___ Material provided
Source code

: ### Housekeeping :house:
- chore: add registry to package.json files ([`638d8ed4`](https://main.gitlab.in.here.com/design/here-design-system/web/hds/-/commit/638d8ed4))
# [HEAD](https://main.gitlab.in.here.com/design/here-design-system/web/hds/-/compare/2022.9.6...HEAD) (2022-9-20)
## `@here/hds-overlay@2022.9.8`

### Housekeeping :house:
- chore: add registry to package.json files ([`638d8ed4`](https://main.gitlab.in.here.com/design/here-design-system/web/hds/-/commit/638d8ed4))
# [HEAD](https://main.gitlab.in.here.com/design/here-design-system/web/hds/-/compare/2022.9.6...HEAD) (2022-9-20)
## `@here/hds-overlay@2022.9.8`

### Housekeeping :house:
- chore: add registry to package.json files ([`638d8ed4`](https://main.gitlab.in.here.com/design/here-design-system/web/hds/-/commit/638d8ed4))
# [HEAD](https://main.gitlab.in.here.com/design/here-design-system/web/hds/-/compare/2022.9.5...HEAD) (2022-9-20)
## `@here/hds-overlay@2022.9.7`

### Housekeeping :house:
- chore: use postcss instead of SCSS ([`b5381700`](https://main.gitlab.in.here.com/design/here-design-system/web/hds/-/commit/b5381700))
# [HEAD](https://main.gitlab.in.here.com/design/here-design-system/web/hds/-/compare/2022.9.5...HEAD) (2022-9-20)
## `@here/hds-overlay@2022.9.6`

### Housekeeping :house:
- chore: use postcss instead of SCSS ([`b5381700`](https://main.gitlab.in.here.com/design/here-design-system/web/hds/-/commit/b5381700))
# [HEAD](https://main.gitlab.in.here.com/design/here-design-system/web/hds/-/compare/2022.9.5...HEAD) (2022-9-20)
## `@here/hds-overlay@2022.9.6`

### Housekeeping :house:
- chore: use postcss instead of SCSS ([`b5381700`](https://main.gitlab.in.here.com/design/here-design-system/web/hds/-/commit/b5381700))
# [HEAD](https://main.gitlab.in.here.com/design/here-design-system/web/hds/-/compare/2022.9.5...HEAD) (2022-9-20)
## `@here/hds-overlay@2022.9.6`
______
What you will do =
Reproduce the listing above line for line, exactly.

Completed exercise =
Source code

: ### Housekeeping :house:
- chore: add registry to package.json files ([`638d8ed4`](https://main.gitlab.in.here.com/design/here-design-system/web/hds/-/commit/638d8ed4))
# [HEAD](https://main.gitlab.in.here.com/design/here-design-system/web/hds/-/compare/2022.9.6...HEAD) (2022-9-20)
## `@here/hds-overlay@2022.9.8`

### Housekeeping :house:
- chore: add registry to package.json files ([`638d8ed4`](https://main.gitlab.in.here.com/design/here-design-system/web/hds/-/commit/638d8ed4))
# [HEAD](https://main.gitlab.in.here.com/design/here-design-system/web/hds/-/compare/2022.9.6...HEAD) (2022-9-20)
## `@here/hds-overlay@2022.9.8`

### Housekeeping :house:
- chore: add registry to package.json files ([`638d8ed4`](https://main.gitlab.in.here.com/design/here-design-system/web/hds/-/commit/638d8ed4))
# [HEAD](https://main.gitlab.in.here.com/design/here-design-system/web/hds/-/compare/2022.9.5...HEAD) (2022-9-20)
## `@here/hds-overlay@2022.9.7`

### Housekeeping :house:
- chore: use postcss instead of SCSS ([`b5381700`](https://main.gitlab.in.here.com/design/here-design-system/web/hds/-/commit/b5381700))
# [HEAD](https://main.gitlab.in.here.com/design/here-design-system/web/hds/-/compare/2022.9.5...HEAD) (2022-9-20)
## `@here/hds-overlay@2022.9.6`

### Housekeeping :house:
- chore: use postcss instead of SCSS ([`b5381700`](https://main.gitlab.in.here.com/design/here-design-system/web/hds/-/commit/b5381700))
# [HEAD](https://main.gitlab.in.here.com/design/here-design-system/web/hds/-/compare/2022.9.5...HEAD) (2022-9-20)
## `@here/hds-overlay@2022.9.6`

### Housekeeping :house:
- chore: use postcss instead of SCSS ([`b5381700`](https://main.gitlab.in.here.com/design/here-design-system/web/hds/-/commit/b5381700))
# [HEAD](https://main.gitlab.in.here.com/design/here-design-system/web/hds/-/compare/2022.9.5...HEAD) (2022-9-20)
## `@here/hds-overlay@2022.9.6`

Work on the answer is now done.